Carl Hermann Georg Credner (1 October 1841 – 21 July 1913) was a German earth scientist and the son of Carl Friedrich Heinrich Credner (usually given as Heinrich Credner). He examined the geology of Saxony and was influential in establishing Saxon geology through pioneering maps and a textbook. Credner Glacier on Mount Kilimanjaro is named after him. Geographers named Credner moraine on Spitsbergen, Credner moraine Mountains in Papua New Guinea, and Credner Waterfall in Togo after him. A manganese copper ore was, however, named after his father as crednerite while a fossil genus Credneria is named after his uncle Carl August Credner.

==Biography==
Credner was born at Gotha, the son of Privy Council Member Heinrich and Annanée Vey. He studied at Clausthal where his father had also studied followed by Breslau and Göttingen, and took the degree of Ph.D. at Göttingen in 1864. From 1864 to 1868, he made extensive geological investigations in North and Central America, the results of which were published in the Zeitschrift der Deutschen Geologischen Gesellschaft, and the Neues Jahrhuch für Mineralogie. He completed his habilitation in 1869 at Leipzig under C. F. Naumann. In 1870, he was appointed professor of geology in the University of Leipzig, and, in 1872, became director of the Geological Survey of Saxony. He became a full professor in 1895.

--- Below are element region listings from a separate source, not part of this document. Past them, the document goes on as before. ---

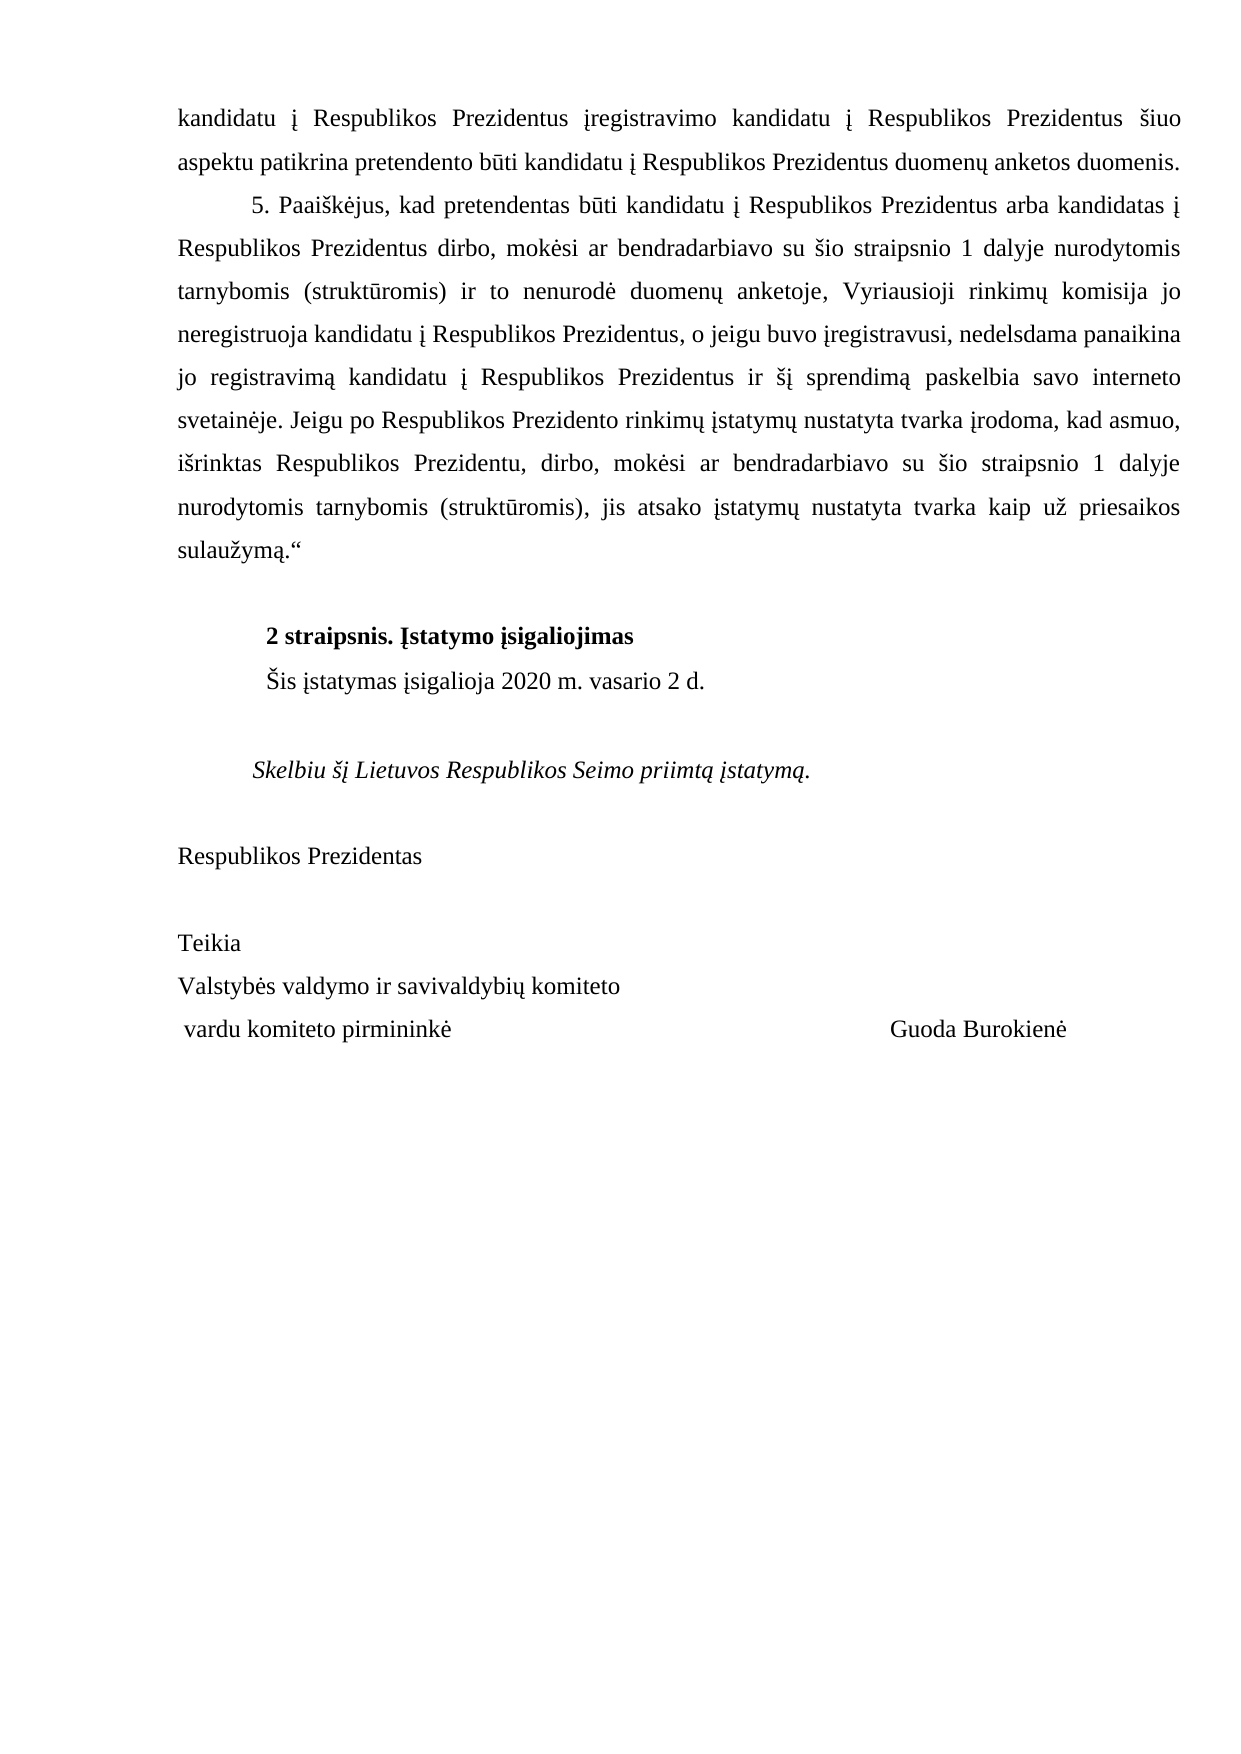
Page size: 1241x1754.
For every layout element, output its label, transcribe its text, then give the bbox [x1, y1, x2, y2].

text 5. Paaiškėjus, kad pretendentas būti kandidatu į Respublikos Prezidentus arba kandidatas į Respublikos Prezidentus dirbo, mokėsi ar bendradarbiavo su šio straipsnio 1 dalyje nurodytomis tarnybomis (struktūromis) ir to nenurodė duomenų anketoje, Vyriausioji rinkimų komisija jo neregistruoja kandidatu į Respublikos Prezidentus, o jeigu buvo įregistravusi, nedelsdama panaikina jo registravimą kandidatu į Respublikos Prezidentus ir šį sprendimą paskelbia savo interneto svetainėje. Jeigu po Respublikos Prezidento rinkimų įstatymų nustatyta tvarka įrodoma, kad asmuo, išrinktas Respublikos Prezidentu, dirbo, mokėsi ar bendradarbiavo su šio straipsnio 1 dalyje nurodytomis tarnybomis (struktūromis), jis atsako įstatymų nustatyta tvarka kaip už priesaikos sulaužymą.“ [177, 190, 1181, 563]
text Teikia [177, 928, 1181, 956]
text Respublikos Prezidentas [177, 841, 1181, 870]
text vardu komiteto pirmininkė Guoda Burokienė [177, 1014, 1181, 1043]
text Šis įstatymas įsigalioja 2020 m. vasario 2 d. [177, 666, 1181, 695]
text kandidatu į Respublikos Prezidentus įregistravimo kandidatu į Respublikos Prezidentus šiuo aspektu patikrina pretendento būti kandidatu į Respublikos Prezidentus duomenų anketos duomenis. [177, 103, 1181, 175]
text 2 straipsnis. Įstatymo įsigaliojimas [177, 621, 1181, 650]
text Valstybės valdymo ir savivaldybių komiteto [177, 971, 1181, 999]
text Skelbiu šį Lietuvos Respublikos Seimo priimtą įstatymą. [177, 755, 1181, 784]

During the Franco-German War of 1870 he served with the volunteer medical corps. In 1872 he married Marie Riebeck, daughter of Adolph Carl Riebeck (1821–1883). They had six daughters.

Credner took an interest in the stegocephala and dinosauria of Rotlegen near Dresden. He examined glaciation, and the formation of loess. He developed geological maps of Saxony, producing overviews at a scale of 1:250,000 and one on a scale of 1:500,000. His students included Felix Wahnschaffe (1851–1914) and he collaborated with many geologists of the period including Richard Beck (1858–1919), Karl Dalmer (1855–1908), Ernst Dathe (1845–1917), Joseph Hazard (1851–1908), Otto Hermann (1859–1945), Gustav Klemm (1858–1938), Johannes Lehmann (1851–1925), Albrecht Penck (1858–1945), August Rothpletz (1853–1918), Adolf Sauer (1852–1932), Ferdinand Schalch (1848–1918), Theodor Siegert (1835–1913), Heinrich August Vater (1859–1930) and Emil Weber (1859–1928). He was also involved in establishing seismological observatories from 1902.

==Works==
Credner wrote numerous publications on the geological formations of Saxony, and published a geological chart of the Kingdom of Saxony (1877 et seq.). He wrote Elemente der Geologie (2 vols., 1872; 7th ed., 1891), regarded as the standard manual in Germany. He also wrote memoirs on Saurians and Labyrinthodonts, for example Die Stegocephalen und Saurier (1881–93). He also wrote Die Urvierfüssler (Eotetrapoda) des sächsischen Rothliegenden (1891).